Enunciado 1
Responda com base no texto de apoio:
(a) Em quanto a China aumentará o investimento em ciência fundamental?
(b) Qual porcentagem do orçamento do Ministério da Ciência, Tecnologia e Inovação para 2016 o governo brasileiro cortou inicialmente?
(c) Quanto custará o programa dos EUA em nanotecnologia e nanociência, e em quantos anos?
Enunciado 2
Reescreva tudo o que vai de "Contra tudo o" até "em cinco anos." no texto de apoio, substituindo "Congresso Nacional" por "Senado Federal".

Texto de apoio
O Brasil na contramão da história

No começo desta última crise econômica mundial, o presidente Barack Obama declarou, e repetiu recentemente, que a saída para os EUA seria por meio de inovação, pesquisa, ciência e tecnologia.
O Reino Unido optou pela mesma solução, não reduzindo investimentos em pesquisas. Também o Japão e a Coreia do Sul acentuaram seus apoios à ciência e à tecnologia.

A China, com a redução de suas taxas de crescimento e perspectivas pouco otimistas para o futuro próximo, acaba de anunciar que aumentará em 40% o investimento em ciência fundamental e em 35% o em ciência aplicada.

Isso é mais do que natural, pois uma das mais importantes razões da perda de mercados, seja no setor agropecuário, seja no industrial, e mesmo na maioria dos setores de serviços, é a falta de competitividade, que só pode ser revertida com pesquisa em ciência e tecnologia.

A inovação é hoje uma consequência direta das atividades de pesquisa em ciência pura e aplicada. Pesquisa, obrigatoriamente, exige investimentos. Pois bem, na contramão da história e do bom senso, ou melhor, do senso comum, o governo brasileiro cortou 26% do orçamento do Ministério da Ciência, Tecnologia e Inovação para 2016.

Também neste ano, outra redução levou o corte total a 38%. Não fosse suficiente, o Ministério do Planejamento propõe mais um corte de 18%. Tudo somado, teremos uma redução de mais de 50% nas atividades de pesquisa no Brasil.

Contra tudo o que a história nos ensina, o ministério, que deveria pensar em mecanismos para a retomada do crescimento, torna impossível a sobrevivência nacional do sistema de ciência e tecnologia e, como consequência, compromete seriamente a competitividade da indústria nacional.

Como se não bastasse essa absurda cegueira medievalesca, o Congresso Nacional ainda consegue cortar cerca de 30% do restante dos orçamentos das organizações sociais do Ministério da Ciência, a mais bem-sucedida fórmula organizacional para a pesquisa.

Recentemente, os EUA, reconhecendo a enorme importância que terão em futuro imediato, se já não a têm agora, a nanotecnologia e a nanociência para a competitividade de sua indústria, assumiu um programa neste segmento específico da pesquisa que custará US$ 2,5 bilhões em cinco anos.

Entradas apresentadas
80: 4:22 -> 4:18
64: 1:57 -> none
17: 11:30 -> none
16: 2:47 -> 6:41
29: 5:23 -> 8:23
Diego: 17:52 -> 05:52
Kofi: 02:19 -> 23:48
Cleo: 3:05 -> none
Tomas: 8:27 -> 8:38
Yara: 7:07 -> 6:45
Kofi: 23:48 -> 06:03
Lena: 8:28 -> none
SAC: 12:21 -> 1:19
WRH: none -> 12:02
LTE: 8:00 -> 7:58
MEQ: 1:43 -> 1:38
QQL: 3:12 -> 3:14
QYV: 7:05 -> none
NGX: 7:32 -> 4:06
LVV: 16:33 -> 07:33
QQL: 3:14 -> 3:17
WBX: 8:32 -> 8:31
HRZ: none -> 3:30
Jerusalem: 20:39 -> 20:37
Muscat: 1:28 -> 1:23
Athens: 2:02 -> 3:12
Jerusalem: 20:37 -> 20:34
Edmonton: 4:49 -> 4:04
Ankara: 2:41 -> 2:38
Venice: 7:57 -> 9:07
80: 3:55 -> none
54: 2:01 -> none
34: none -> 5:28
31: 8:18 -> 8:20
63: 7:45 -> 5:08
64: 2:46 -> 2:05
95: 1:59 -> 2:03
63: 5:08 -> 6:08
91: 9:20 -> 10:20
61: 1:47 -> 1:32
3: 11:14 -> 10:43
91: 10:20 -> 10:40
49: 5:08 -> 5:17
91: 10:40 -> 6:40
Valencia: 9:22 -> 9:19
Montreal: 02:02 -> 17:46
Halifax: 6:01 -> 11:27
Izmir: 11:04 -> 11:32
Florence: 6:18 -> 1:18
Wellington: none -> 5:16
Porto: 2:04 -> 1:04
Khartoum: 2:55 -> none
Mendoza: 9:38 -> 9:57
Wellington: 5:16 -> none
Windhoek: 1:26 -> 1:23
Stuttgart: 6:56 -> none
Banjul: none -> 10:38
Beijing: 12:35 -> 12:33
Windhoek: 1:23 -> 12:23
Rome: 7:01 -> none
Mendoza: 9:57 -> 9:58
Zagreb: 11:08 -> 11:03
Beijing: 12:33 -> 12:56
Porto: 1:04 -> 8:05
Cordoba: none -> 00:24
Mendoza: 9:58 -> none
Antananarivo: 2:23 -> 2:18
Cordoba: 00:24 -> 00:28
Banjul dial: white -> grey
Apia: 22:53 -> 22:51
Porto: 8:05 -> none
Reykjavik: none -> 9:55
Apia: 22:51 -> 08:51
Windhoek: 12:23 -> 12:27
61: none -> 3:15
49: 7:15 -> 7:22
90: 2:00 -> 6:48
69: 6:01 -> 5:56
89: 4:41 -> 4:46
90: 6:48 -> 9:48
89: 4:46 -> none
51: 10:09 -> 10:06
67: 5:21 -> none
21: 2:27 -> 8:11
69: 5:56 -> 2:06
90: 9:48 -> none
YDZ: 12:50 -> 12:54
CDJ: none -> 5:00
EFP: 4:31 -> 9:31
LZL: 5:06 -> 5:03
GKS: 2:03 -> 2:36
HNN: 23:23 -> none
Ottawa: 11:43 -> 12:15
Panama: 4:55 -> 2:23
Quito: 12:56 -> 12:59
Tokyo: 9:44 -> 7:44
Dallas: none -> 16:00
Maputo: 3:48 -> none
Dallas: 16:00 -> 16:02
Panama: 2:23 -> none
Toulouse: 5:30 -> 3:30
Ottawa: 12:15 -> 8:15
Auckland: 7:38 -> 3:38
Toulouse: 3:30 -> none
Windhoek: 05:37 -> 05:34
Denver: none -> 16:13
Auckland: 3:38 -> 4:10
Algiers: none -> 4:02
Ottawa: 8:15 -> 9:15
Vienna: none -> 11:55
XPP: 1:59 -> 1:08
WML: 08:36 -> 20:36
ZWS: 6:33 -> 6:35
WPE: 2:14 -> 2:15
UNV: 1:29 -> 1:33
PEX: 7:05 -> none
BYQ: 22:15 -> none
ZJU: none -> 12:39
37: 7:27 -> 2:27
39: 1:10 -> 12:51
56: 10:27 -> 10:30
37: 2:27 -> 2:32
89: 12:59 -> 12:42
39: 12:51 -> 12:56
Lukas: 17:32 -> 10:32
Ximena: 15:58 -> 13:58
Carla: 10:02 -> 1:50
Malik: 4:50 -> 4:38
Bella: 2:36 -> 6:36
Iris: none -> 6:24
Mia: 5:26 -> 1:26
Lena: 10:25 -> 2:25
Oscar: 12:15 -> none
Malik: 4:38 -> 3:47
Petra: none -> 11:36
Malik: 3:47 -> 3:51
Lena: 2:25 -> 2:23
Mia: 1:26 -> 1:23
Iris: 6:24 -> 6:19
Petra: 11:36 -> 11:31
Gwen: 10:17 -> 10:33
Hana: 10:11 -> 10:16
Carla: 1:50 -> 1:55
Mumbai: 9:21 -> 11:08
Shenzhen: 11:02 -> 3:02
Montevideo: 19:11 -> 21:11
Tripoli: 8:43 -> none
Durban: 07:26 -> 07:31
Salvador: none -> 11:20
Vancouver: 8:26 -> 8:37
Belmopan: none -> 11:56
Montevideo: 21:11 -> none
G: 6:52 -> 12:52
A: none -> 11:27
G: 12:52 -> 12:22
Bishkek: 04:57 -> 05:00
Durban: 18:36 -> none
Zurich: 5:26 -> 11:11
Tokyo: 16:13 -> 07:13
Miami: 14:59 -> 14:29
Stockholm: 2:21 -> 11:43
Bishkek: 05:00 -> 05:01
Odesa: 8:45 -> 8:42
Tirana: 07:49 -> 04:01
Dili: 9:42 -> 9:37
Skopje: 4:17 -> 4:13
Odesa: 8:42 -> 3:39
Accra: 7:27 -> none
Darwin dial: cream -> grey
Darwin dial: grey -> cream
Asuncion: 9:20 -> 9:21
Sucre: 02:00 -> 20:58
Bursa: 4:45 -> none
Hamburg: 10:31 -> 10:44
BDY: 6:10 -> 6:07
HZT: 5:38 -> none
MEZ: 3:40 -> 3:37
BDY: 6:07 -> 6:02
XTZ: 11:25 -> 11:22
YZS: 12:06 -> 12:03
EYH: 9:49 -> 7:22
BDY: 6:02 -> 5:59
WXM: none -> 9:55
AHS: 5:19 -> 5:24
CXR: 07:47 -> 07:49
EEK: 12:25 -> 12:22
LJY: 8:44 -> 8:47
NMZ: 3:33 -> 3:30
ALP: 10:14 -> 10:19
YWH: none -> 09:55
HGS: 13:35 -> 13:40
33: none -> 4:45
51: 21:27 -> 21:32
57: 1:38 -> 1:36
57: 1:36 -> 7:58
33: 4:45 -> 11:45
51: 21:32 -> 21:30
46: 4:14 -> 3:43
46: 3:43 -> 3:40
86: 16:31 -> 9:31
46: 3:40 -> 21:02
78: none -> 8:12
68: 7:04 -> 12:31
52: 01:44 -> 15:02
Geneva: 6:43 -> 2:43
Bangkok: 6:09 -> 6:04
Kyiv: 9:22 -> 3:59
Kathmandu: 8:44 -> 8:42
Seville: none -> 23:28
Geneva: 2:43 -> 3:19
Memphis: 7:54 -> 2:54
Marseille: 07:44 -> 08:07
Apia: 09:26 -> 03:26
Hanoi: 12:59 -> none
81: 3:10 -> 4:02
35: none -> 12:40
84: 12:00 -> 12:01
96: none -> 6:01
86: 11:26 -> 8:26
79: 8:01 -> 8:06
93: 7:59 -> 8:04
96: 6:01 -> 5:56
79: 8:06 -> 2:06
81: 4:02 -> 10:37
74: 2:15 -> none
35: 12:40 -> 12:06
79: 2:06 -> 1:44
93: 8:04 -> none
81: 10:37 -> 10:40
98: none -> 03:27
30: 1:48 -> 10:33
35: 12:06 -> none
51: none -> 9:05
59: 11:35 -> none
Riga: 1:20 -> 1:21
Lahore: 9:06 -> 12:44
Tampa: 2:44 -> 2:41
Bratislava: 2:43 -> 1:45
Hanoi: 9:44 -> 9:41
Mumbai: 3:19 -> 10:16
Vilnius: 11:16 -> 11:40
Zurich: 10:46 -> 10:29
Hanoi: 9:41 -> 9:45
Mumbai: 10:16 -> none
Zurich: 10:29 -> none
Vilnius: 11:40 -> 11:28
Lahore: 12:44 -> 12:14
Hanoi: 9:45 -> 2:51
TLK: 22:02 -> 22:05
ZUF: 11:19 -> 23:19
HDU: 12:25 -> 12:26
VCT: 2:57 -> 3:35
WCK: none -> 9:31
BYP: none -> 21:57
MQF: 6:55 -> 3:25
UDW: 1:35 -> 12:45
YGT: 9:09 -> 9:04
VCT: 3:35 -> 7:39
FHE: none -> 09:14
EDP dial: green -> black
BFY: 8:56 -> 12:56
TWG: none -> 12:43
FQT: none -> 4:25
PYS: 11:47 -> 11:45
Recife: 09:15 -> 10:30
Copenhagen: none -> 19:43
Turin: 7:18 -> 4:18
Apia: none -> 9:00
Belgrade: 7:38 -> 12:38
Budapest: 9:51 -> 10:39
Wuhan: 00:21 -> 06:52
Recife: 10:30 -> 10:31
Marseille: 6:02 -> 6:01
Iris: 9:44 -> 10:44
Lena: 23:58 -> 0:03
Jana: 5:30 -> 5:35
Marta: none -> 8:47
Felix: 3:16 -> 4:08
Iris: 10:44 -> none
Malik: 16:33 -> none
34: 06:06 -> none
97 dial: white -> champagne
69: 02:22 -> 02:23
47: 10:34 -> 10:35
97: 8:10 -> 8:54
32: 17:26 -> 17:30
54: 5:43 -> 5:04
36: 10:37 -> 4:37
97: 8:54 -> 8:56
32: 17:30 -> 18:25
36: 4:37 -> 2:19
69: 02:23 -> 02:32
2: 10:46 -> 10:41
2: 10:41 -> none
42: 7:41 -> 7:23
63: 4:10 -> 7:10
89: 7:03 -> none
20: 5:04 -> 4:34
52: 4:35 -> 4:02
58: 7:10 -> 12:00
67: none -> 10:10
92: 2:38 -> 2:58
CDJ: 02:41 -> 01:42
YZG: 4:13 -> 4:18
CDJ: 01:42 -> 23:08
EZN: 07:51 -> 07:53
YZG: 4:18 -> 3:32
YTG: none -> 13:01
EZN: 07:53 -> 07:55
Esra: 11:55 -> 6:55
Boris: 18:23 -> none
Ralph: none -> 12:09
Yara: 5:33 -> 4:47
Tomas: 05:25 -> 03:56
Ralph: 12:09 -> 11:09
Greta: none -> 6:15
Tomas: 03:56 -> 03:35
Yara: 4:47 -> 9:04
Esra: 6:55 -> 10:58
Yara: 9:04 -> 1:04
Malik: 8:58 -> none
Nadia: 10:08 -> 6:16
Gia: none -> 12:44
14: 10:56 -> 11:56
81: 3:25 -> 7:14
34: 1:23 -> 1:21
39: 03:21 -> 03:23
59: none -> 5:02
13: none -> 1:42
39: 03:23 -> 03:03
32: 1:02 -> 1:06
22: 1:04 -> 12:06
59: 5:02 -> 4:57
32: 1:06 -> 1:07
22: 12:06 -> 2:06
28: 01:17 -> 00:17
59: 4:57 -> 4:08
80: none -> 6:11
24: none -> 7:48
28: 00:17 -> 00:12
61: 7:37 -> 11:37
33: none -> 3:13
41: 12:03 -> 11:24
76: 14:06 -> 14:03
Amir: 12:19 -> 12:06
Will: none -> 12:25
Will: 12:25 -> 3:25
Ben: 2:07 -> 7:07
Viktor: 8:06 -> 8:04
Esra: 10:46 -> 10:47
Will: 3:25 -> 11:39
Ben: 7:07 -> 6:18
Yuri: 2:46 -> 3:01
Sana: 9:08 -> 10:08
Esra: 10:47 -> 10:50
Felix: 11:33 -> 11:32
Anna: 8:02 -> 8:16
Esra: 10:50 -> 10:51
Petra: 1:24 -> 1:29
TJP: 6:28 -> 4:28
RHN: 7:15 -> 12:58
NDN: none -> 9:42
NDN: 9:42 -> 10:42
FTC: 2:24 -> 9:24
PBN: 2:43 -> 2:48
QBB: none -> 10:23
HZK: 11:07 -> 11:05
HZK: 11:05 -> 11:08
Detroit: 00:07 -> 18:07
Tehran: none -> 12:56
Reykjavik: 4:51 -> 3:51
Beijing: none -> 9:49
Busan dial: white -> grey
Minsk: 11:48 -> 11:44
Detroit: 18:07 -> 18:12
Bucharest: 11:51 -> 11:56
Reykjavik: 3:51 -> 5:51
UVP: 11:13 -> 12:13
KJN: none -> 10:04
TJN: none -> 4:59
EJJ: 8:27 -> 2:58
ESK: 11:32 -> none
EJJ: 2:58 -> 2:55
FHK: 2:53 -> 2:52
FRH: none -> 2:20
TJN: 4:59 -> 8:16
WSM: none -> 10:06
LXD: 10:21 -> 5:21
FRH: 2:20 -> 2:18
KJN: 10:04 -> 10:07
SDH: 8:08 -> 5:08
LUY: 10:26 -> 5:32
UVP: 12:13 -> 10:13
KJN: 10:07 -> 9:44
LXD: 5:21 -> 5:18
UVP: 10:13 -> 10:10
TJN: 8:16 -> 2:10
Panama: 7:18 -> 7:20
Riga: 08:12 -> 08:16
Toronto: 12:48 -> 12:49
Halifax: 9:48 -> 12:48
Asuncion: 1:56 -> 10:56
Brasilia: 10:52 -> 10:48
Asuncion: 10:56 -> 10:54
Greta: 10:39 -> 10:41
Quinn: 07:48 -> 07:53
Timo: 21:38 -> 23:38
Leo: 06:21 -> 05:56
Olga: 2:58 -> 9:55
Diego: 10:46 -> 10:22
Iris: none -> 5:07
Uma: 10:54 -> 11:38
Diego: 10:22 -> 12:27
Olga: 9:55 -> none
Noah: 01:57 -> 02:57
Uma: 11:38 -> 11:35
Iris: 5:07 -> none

Resolução 1
(a) Em 40%.
(b) 26%.
(c) US$ 2,5 bilhões, em cinco anos.

Resolução 2
Contra tudo o que a história nos ensina, o ministério, que deveria pensar em mecanismos para a retomada do crescimento, torna impossível a sobrevivência nacional do sistema de ciência e tecnologia e, como consequência, compromete seriamente a competitividade da indústria nacional.

Como se não bastasse essa absurda cegueira medievalesca, o Senado Federal ainda consegue cortar cerca de 30% do restante dos orçamentos das organizações sociais do Ministério da Ciência, a mais bem-sucedida fórmula organizacional para a pesquisa.

Recentemente, os EUA, reconhecendo a enorme importância que terão em futuro imediato, se já não a têm agora, a nanotecnologia e a nanociência para a competitividade de sua indústria, assumiu um programa neste segmento específico da pesquisa que custará US$ 2,5 bilhões em cinco anos.